[GIVEN INFORMATION]:

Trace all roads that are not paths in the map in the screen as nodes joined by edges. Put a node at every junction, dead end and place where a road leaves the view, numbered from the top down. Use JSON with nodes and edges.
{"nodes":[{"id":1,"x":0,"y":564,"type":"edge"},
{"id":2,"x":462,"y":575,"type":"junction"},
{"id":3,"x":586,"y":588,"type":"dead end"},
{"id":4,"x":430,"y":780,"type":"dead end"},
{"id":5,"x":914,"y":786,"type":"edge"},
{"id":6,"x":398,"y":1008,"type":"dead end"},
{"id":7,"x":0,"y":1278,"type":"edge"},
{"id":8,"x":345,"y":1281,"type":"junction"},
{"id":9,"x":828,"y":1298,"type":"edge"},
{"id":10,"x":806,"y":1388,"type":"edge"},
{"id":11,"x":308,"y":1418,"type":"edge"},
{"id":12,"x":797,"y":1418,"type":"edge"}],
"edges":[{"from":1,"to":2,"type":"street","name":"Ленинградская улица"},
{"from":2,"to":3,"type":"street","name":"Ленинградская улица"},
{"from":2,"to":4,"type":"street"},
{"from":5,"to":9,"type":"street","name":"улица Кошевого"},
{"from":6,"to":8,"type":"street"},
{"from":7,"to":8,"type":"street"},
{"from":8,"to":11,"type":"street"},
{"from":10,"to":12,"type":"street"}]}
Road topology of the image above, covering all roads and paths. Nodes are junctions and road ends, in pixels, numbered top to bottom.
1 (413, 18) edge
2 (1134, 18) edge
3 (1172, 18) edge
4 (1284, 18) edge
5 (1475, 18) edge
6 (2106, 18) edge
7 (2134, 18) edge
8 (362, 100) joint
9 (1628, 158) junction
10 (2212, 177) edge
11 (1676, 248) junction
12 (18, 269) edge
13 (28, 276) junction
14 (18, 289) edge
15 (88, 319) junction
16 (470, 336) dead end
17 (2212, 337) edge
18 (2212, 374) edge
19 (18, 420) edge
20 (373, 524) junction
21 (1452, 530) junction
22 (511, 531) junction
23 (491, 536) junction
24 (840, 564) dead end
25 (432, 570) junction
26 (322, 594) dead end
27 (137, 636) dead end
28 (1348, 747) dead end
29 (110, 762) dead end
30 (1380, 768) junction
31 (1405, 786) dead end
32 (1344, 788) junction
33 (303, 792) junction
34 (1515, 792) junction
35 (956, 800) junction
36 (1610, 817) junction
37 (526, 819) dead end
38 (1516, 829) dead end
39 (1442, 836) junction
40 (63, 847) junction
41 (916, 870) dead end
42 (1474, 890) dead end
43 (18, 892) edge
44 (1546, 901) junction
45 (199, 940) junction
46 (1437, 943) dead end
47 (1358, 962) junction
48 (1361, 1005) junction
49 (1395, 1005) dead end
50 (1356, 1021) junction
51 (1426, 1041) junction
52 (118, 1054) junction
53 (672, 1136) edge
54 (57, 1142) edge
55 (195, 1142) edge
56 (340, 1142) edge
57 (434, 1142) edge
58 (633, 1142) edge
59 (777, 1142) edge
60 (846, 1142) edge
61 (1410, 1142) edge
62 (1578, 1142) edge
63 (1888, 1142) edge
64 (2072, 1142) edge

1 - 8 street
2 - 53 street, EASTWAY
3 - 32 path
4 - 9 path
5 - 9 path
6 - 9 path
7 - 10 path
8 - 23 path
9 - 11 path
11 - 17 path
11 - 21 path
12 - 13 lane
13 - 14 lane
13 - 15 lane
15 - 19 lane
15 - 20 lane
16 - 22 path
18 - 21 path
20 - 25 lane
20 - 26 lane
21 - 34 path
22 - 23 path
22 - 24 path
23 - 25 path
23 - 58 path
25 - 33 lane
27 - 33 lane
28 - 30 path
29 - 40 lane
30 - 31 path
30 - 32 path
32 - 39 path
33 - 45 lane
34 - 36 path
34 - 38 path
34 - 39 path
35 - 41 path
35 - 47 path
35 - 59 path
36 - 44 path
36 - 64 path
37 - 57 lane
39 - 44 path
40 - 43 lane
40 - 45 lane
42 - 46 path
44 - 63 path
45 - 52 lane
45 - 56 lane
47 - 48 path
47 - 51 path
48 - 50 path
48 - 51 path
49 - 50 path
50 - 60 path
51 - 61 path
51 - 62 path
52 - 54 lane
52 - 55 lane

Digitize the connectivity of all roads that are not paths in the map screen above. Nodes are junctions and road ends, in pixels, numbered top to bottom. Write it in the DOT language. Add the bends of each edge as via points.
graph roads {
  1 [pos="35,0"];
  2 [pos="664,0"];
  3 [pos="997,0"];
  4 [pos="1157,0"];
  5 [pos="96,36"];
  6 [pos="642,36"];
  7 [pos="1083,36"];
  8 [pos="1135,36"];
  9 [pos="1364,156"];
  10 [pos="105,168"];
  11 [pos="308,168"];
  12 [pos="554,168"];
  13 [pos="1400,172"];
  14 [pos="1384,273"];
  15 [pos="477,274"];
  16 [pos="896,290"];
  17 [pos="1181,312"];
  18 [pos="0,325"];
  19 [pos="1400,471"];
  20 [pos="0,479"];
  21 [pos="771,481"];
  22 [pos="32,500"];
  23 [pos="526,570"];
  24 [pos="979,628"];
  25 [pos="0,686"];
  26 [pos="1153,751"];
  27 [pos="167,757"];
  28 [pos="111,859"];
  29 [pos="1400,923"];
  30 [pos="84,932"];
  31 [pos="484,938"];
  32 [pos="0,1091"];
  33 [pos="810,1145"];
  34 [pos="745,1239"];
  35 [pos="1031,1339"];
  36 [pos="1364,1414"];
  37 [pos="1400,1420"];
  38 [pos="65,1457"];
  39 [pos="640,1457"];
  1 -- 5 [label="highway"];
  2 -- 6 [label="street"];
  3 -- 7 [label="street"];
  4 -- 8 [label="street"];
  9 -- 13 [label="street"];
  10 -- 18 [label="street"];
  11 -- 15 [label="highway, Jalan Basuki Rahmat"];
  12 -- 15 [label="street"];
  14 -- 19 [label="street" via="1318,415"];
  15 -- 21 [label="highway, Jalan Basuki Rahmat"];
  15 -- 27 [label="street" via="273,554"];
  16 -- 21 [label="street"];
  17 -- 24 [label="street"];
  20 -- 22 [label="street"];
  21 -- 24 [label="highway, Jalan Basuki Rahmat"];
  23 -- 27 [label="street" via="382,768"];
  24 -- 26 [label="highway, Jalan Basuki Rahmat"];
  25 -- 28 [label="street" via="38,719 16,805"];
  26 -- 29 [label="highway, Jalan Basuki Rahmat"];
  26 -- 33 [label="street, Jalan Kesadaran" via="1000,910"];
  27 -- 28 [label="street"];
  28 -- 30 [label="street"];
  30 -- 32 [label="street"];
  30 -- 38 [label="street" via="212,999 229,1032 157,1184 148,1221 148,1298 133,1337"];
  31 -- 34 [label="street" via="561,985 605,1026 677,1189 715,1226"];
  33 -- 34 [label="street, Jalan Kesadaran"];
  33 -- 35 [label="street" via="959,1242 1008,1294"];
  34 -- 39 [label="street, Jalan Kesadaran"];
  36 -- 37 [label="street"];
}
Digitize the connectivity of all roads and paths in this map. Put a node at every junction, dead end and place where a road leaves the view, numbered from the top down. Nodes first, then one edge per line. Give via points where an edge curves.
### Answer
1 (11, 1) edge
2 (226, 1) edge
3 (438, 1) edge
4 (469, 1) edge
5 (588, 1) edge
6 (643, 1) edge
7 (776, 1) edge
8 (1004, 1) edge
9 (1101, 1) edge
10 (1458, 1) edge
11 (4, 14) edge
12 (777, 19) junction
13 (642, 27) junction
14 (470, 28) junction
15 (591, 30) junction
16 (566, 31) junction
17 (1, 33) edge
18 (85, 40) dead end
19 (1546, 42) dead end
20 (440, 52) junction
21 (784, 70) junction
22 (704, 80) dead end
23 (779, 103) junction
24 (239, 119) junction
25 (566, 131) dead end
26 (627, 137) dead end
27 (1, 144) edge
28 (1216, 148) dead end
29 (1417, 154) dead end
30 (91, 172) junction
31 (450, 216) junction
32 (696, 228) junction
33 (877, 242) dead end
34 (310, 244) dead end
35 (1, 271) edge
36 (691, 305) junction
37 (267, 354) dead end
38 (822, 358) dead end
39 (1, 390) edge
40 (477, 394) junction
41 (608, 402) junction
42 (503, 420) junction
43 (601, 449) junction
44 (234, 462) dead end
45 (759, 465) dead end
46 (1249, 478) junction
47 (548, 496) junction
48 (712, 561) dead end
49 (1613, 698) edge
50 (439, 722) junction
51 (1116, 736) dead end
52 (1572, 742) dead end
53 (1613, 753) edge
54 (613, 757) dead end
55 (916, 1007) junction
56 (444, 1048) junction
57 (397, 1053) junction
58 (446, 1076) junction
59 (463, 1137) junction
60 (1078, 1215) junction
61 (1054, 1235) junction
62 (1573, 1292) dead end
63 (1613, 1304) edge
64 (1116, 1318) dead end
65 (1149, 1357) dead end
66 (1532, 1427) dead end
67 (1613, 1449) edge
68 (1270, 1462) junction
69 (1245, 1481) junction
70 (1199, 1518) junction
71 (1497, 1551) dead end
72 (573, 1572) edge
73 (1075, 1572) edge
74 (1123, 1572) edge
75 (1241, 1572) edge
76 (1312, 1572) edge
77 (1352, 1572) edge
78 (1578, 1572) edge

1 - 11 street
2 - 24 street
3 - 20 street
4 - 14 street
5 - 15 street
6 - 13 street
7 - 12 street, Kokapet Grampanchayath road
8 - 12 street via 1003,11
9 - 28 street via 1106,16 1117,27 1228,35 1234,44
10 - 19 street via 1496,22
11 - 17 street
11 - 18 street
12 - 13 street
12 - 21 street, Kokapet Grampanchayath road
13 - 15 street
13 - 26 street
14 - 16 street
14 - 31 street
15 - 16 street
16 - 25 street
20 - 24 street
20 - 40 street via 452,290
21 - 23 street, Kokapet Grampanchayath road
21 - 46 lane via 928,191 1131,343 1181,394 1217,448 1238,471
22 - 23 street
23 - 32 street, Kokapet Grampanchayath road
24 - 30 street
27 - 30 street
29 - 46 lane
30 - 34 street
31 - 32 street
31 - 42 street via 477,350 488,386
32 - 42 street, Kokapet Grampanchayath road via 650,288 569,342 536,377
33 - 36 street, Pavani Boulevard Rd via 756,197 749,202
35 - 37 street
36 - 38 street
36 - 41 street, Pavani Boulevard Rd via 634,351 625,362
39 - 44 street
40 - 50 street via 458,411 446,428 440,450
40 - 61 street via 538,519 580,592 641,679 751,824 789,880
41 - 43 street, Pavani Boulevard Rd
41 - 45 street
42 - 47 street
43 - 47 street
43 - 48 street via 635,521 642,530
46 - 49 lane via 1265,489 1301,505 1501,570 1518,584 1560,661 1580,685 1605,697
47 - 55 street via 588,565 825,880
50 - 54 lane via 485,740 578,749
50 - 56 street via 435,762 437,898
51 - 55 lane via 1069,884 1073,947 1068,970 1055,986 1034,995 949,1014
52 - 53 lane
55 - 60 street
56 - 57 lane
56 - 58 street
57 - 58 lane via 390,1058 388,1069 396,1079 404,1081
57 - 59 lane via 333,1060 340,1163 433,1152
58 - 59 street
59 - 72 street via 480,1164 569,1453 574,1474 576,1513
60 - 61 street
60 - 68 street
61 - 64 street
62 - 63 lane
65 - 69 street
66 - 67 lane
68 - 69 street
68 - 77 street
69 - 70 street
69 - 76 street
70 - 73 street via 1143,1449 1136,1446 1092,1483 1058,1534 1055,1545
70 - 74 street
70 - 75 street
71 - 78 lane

[TASK TO CARRY OUT]: Among the lines of the records above, count those containing the word "leaves", then give the number by itself.

[REPLY]: 2